I wrote “Seriously” originally as an answer to the voices in my head that questioned my moving to the dark side. Later I realized the song’s spoken introduction was addressed to Craig Lee. Until then I hadn’t appreciated some of what he’d written in that 1986 article: “The objective newspaper reporter has a hard time swallowing any of this, but the sensitive, intuitive human being finds the philosophy of the channels intriguing and inviting.”

The Lyrics

On the afternoon of my confirmation into the Roman Catholic Church my fellow neophytes and I held a retreat and were asked to write poetry or prose as a meditation. I lifted an image from poet Sonia Sanchez: bedsheets as confining “mummy tapes.” When writing “Seriously” that became the newborn’s “swaddling bandaging.” The song’s “horns” are lifted from my favorite rock band, Mekons—their 1989 “Blow Your Tuneless Trumpet.” The “scarlet tide” is perhaps the first mysterious sight I encountered upon moving to L.A. from Boulder in 1973: algal blooms and the flash of blue light emitted by crashing waves.4 It was also the name of the radical Uni High newspaper and, of course, a metaphor for socialism. “Conjugate the verb” was lifted from Anthony Moore’s 1979 solo rendition of Henry Cow’s “War,” which he wrote with Peter Blegvad: “conjugated sacred verbs.” I suppose my “tumbling” is lifted from Culture Club’s 1983 “I’ll Tumble 4 Ya.”

The Recording

With “Seriously” we were lucky to have instrumental and vocal tracks that required no overdubs. The tracks were recorded in 1991 in our home studio, The Men’s Dept. In January of 2021, I played around with adding actual brass samples, but we abandoned that.
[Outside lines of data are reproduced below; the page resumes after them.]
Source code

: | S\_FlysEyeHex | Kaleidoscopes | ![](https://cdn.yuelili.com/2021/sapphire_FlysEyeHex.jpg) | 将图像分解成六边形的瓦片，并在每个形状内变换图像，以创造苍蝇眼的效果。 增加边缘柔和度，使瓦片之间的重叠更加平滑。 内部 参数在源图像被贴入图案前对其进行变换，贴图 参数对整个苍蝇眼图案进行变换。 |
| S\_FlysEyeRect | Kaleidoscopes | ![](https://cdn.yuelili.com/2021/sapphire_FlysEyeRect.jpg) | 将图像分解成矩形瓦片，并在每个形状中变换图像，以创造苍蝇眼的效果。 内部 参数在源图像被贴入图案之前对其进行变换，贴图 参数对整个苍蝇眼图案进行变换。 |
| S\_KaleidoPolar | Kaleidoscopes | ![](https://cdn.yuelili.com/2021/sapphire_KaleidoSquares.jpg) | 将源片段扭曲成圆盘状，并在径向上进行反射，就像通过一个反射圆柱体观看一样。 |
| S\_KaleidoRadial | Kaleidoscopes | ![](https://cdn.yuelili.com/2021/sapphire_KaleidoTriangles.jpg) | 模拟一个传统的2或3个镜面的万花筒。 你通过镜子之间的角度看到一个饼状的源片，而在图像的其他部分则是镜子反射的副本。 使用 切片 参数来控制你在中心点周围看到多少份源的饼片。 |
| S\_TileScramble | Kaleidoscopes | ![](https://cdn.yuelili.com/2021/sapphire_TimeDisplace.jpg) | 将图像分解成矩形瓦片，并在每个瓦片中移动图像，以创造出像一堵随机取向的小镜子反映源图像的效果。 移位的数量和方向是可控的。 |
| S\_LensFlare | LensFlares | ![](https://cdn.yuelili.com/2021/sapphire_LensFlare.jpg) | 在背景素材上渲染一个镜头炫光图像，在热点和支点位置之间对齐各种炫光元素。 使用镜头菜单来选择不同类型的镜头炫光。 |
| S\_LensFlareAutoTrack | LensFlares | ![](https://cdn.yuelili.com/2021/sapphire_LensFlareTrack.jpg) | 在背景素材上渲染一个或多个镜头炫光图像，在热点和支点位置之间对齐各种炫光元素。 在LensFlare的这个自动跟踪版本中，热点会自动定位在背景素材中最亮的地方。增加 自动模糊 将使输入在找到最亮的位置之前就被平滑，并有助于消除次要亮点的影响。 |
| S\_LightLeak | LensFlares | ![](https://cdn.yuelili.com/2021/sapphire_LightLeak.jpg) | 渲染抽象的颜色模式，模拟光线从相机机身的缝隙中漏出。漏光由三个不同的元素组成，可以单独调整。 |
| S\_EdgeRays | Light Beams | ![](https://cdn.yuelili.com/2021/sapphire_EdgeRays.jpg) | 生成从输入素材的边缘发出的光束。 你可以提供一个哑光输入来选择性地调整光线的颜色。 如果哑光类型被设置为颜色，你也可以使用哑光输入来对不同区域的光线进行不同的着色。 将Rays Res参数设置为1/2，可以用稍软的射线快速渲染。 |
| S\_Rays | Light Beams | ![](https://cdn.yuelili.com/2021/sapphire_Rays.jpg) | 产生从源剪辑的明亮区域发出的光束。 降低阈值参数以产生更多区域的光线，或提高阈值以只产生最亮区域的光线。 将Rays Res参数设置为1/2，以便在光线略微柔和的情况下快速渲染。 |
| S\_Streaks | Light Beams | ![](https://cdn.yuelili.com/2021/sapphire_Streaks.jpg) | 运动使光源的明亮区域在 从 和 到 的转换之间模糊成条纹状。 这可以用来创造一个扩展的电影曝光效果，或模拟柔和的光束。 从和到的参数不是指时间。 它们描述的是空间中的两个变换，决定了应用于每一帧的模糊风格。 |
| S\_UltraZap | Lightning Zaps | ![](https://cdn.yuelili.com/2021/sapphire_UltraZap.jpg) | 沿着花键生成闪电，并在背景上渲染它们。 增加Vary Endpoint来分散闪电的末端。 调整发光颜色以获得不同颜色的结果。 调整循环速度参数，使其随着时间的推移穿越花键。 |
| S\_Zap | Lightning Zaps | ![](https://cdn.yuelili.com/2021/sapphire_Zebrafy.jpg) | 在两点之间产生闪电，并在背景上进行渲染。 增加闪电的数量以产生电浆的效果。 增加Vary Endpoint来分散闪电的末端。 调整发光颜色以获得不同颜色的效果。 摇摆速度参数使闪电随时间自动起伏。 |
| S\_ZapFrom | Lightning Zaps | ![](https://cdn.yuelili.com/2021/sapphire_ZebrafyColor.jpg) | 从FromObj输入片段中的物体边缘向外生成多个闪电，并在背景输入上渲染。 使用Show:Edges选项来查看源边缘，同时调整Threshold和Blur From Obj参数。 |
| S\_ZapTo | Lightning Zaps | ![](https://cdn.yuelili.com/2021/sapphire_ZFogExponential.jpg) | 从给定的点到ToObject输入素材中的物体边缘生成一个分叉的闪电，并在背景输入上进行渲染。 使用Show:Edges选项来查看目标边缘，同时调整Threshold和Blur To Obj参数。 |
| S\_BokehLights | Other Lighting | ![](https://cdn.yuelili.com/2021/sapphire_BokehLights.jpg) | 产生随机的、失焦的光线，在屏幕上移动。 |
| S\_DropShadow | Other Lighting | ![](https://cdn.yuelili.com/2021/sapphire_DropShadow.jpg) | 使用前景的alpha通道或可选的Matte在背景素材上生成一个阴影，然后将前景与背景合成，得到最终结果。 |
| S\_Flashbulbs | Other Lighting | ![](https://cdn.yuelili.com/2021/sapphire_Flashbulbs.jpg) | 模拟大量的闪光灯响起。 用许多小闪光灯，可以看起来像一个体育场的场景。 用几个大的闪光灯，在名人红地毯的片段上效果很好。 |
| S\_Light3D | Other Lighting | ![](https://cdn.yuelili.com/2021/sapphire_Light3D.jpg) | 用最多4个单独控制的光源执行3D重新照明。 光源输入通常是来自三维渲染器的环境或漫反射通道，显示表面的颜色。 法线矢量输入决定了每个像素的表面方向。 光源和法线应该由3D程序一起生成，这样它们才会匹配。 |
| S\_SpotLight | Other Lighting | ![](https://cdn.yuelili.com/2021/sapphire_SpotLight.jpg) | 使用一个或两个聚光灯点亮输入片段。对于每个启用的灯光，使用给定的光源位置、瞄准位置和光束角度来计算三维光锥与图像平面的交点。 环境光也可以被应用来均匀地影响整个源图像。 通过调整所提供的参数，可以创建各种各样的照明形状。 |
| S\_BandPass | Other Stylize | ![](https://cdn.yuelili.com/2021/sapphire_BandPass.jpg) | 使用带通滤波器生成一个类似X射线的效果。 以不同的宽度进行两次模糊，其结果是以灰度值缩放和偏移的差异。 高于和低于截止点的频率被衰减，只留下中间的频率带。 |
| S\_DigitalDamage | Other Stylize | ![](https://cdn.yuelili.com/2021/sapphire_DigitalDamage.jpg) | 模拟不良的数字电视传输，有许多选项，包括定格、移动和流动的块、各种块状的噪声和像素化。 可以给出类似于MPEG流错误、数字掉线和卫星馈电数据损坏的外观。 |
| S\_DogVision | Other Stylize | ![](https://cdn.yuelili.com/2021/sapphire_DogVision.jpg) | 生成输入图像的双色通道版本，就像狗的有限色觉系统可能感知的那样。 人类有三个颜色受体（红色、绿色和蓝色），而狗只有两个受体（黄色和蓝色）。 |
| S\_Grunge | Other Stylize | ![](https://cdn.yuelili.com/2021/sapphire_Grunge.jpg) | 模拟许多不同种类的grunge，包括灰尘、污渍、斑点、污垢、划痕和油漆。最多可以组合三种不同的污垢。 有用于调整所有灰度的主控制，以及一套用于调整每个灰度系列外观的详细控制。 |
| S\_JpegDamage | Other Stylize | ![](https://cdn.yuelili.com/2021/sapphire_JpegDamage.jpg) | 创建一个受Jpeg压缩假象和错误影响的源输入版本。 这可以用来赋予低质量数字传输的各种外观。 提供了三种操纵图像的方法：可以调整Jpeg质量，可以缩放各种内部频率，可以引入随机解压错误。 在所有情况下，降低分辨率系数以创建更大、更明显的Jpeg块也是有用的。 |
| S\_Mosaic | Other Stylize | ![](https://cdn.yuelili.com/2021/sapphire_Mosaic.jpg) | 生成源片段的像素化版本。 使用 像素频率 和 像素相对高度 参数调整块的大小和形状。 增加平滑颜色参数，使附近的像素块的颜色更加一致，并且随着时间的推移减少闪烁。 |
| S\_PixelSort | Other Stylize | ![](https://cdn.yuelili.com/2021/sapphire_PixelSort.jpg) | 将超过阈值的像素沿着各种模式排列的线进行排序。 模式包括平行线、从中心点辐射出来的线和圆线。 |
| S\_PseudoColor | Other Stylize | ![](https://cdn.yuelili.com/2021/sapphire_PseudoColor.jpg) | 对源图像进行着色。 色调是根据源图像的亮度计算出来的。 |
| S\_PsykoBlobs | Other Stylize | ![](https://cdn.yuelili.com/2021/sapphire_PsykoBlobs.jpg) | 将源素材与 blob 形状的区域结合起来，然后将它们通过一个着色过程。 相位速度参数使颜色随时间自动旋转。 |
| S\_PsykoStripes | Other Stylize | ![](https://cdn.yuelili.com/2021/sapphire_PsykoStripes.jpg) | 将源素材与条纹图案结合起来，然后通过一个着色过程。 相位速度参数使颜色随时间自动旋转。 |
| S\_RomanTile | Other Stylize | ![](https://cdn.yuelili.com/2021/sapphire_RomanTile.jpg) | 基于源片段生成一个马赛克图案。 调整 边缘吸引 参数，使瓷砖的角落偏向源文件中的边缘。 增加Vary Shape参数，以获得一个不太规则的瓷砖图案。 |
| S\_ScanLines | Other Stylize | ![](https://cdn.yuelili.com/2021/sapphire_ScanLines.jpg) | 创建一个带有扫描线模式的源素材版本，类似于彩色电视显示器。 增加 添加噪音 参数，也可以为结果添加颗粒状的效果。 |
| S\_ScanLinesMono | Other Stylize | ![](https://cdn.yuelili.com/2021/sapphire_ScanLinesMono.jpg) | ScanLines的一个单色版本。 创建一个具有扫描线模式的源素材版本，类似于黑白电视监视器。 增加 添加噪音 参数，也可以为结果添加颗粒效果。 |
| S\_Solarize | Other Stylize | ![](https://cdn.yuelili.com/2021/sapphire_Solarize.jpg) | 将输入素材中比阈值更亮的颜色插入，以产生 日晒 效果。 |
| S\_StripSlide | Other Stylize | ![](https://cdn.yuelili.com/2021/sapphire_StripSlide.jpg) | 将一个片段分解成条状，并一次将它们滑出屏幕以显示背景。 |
We retained only my additions of the faint sleigh-bell-like tambourine and the “needle drop” sax at the end.

Lyrics

I can take you seriously.
The strength in my own arm is enough—
The strength in this frail limb—
To take you seriously, now.

Chorus
Those horns!
It’s a glandular sort of thing.
The people mourn me;
Give them a dirge to sing.
I’m not—ain’t been—not been reborn;
No swaddling bandaging.
The people warn me,
But who’m I slandering?

I can take you seriously,
I want to be disturbed,
I want to eat your food,
And hear what you have heard.
If I can let you help me
Conjugate the verb.

Chorus

With a scarlet tide in one hand,
Redemption in the other,
We could woo our sleeping beauty
Into banding with our brother
And our sister and our father,
Into binding with our mother,
Into sounding with our lover

Chorus
Those horns!
The walls are crumbling.
They mourn me,
But I’m not stumbling.
And I’m not reborn; / These horns!
I hear the people grumbling.
They warn me,
But I’m busy tumbling.

Chorus
Those horns!
It’s a glandular sort of thing.
The people mourn me;
Give them a dirge to sing.
And I’m not reborn / These horns!
I’m busy tumbling.

Lyrics Reprinted by Permission

Credits

See album credits

Notes
  1. Craig Lee, “Messages from Channel Infinity: The ‘New’ Metaphysical Rage,” L.A. Weekly, 07–13 Nov 1986, 16–37.
  2. Display ad for Los Angeles Festival, Los Angeles Times, 03 Sep 1987, VI-10.
  3. My wife Andrea Carney has on her bookshelf Criswell Predicts (New York: Droke House, 1968). It’s hard to choose a single prediction from that collection but one hit close to home: The Destruction of Denver, Colorado. “I predict that a large city in Colorado will be the victim of a strange and terrible pressure from outer space, which will cause all solids to turn into a jelly-like mass.” The date: June 9, 1989. Dying in 1982, The Amazing Criswell wouldn’t live to see whether his prediction came to pass.
  4. See “Red Tide Is Causing the Surf to Flash Neon Blue-Green Light […],” San Diego Union-Tribune, 30 May 2019, posted online.